Re: [PATCH] mm/dmapool: localize page allocations
From: Matthew Wilcox
Date: Thu May 17 2018 - 15:44:29 EST
On Thu, May 17, 2018 at 04:05:45PM -0400, Sinan Kaya wrote:
> On 5/17/2018 3:46 PM, Matthew Wilcox wrote:
> >> Remember that the CPU core that is running this driver is most probably on
> >> the same NUMA node as the device itself.
> > Umm ... says who? If my process is running on NUMA node 5 and I submit
> > an I/O, it should be allocating from a pool on node 5, not from a pool
> > on whichever node the device is attached to.
>
> OK, let's do an exercise. Maybe, I'm missing something in the big picture.
Sure.
> If a user process is running at node 5, it submits some work to the hardware
> via block layer that is eventually invoked by syscall.
>
> Whatever buffer process is using, it gets copied into the kernel space as
> it is crossing a userspace/kernel space boundary.
>
> Block layer packages a block request with the kernel pointers and makes a
> request to the NVMe driver for consumption.
>
> Last time I checked, dma_alloc_coherent() API uses the locality information
> from the device not from the CPU for allocation.
Yes, it does. I wonder why that is; it doesn't actually make any sense.
It'd be far more sensible to allocate it on memory local to the user
than memory local to the device.

Data extracts
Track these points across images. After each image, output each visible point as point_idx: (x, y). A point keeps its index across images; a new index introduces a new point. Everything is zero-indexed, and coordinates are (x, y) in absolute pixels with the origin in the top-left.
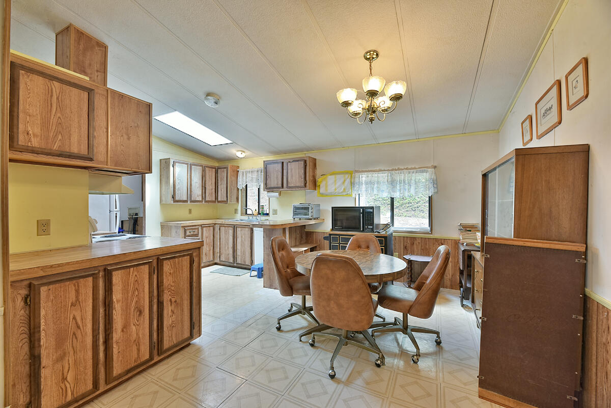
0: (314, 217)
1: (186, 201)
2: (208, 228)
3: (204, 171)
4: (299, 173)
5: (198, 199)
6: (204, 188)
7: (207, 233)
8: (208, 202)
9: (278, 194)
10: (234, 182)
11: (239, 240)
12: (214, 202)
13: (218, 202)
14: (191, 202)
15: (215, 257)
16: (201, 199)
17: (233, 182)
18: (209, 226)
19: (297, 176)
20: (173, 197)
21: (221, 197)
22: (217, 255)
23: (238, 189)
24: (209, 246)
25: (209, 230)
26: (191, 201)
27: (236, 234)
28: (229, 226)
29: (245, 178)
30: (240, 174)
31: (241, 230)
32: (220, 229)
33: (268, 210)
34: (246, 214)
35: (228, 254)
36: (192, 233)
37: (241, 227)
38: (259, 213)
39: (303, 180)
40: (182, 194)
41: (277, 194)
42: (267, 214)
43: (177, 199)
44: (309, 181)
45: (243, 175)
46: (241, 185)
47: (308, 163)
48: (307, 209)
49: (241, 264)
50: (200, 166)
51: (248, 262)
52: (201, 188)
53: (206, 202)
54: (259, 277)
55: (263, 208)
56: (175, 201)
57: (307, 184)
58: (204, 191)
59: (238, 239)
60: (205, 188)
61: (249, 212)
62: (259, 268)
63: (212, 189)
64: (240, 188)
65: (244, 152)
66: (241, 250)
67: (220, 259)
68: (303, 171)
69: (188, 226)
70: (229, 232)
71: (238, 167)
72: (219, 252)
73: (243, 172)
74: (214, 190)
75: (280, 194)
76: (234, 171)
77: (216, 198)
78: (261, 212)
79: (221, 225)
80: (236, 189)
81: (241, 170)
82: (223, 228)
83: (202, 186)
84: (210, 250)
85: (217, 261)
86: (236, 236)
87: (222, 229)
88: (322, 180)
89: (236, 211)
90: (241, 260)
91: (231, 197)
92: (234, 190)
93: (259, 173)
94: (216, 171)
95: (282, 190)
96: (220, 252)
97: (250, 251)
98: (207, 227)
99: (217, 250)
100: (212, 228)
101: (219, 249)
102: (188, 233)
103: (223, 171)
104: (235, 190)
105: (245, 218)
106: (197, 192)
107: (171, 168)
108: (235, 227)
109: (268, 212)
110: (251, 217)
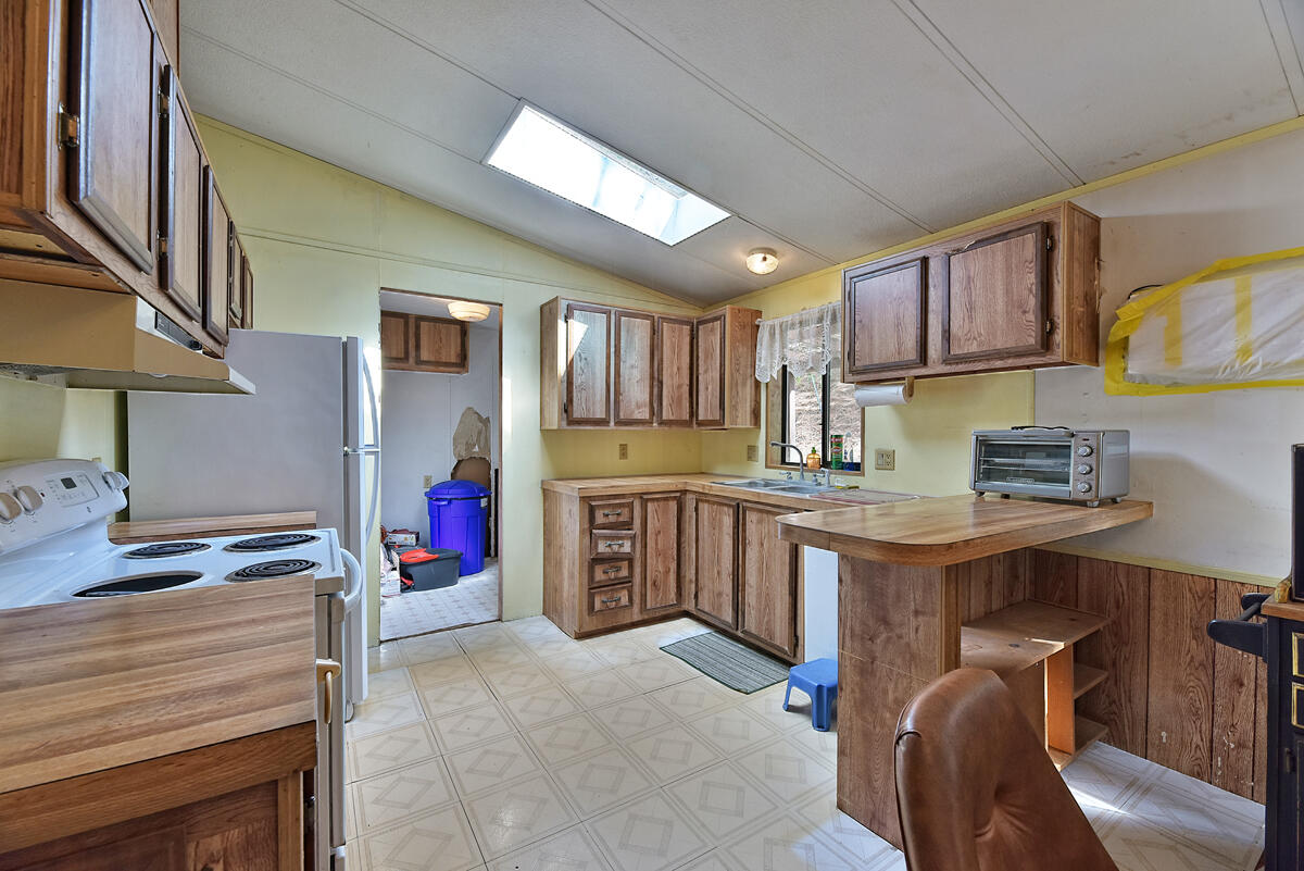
0: (1103, 493)
1: (604, 422)
2: (661, 503)
3: (655, 332)
4: (1008, 292)
5: (637, 416)
6: (656, 381)
7: (660, 520)
8: (669, 423)
9: (901, 389)
10: (745, 361)
11: (752, 554)
12: (687, 424)
13: (700, 424)
14: (616, 424)
15: (685, 593)
16: (647, 416)
17: (743, 363)
18: (666, 499)
19: (1000, 306)
20: (566, 411)
21: (706, 410)
22: (690, 588)
23: (757, 384)
24: (665, 557)
25: (666, 511)
26: (619, 423)
27: (744, 531)
28: (721, 501)
29: (777, 345)
30: (764, 335)
31: (760, 522)
32: (696, 509)
33: (858, 449)
34: (783, 461)
35: (720, 594)
36: (612, 519)
37: (761, 511)
38: (825, 463)
39: (1031, 317)
40: (592, 402)
41: (895, 391)
42: (856, 467)
43: (578, 413)
44: (1070, 323)
45: (772, 335)
46: (768, 371)
47: (1062, 236)
48: (1061, 451)
49: (757, 638)
50: (646, 317)
51: (781, 639)
52: (647, 382)
53: (662, 423)
54: (820, 726)
55: (839, 444)
56: (572, 422)
57: (1060, 337)
58: (656, 390)
59: (748, 549)
60: (661, 383)
61: (793, 457)
62: (820, 688)
63: (680, 386)
64: (764, 379)
65: (773, 252)
66: (759, 587)
67: (696, 605)
68: (1031, 279)
69: (601, 498)
70: (721, 521)
71: (759, 314)
72: (694, 579)
73: (773, 328)
74: (686, 389)
75: (910, 392)
76: (744, 327)
77: (693, 412)
78: (833, 460)
79: (702, 498)
80: (750, 384)
81: (765, 324)
82: (706, 505)
83: (652, 378)
84: (667, 572)
85: (689, 606)
86: (744, 539)
87: (705, 508)
88: (1148, 310)
89: (751, 451)
90: (760, 623)
91: (735, 407)
92: (744, 384)
93: (827, 322)
94: (692, 330)
95: (923, 371)
96: (697, 579)
97: (787, 598)
98: (657, 499)
99: (690, 574)
100: (673, 505)
101: (693, 572)
102: (600, 519)
103: (712, 330)
104: (749, 390)
105: (777, 475)
106: (636, 394)
107: (561, 324)
108: (739, 509)
109: (857, 459)
110: (795, 475)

Task
Write the next part of the dmapool patch reply, starting after its final sentence. The data comes from a different source than the dmapool patch reply.

Final answer
> While the metadata for dma_pool is pointing to the currently running CPU core,
> the DMA buffer itself is created using the device node itself today without
> my patch.
Umm ... dma_alloc_coherent memory is for metadata about the transfer, not
for the memory used for the transaction.
> I would think that you actually want to run the process at the same NUMA node
> as the CPU and device itself for performance reasons. Otherwise, performance
> expectations should be low.
That's foolish. Consider a database appliance with four sockets, each
with its own memory and I/O devices attached. You can't tell the user
to shard the database into four pieces and have each socket only work on
the quarter of the database that's available to each socket. They may
as well buy four smaller machines. The point of buying a large NUMA
machine is to use all of it.
Let's try a different example. I have a four-socket system with one
NVMe device with lots of hardware queues. Each CPU has its own queue
assigned to it. If I allocate all the PRP metadata on the socket with
the NVMe device attached to it, I'm sending a lot of coherency traffic
in the direction of that socket, in addition to the actual data. If the
PRP lists are allocated randomly on the various sockets, the traffic
is heading all over the fabric. If the PRP lists are allocated on the
local socket, the only time those lists move off this node is when the
device requests them.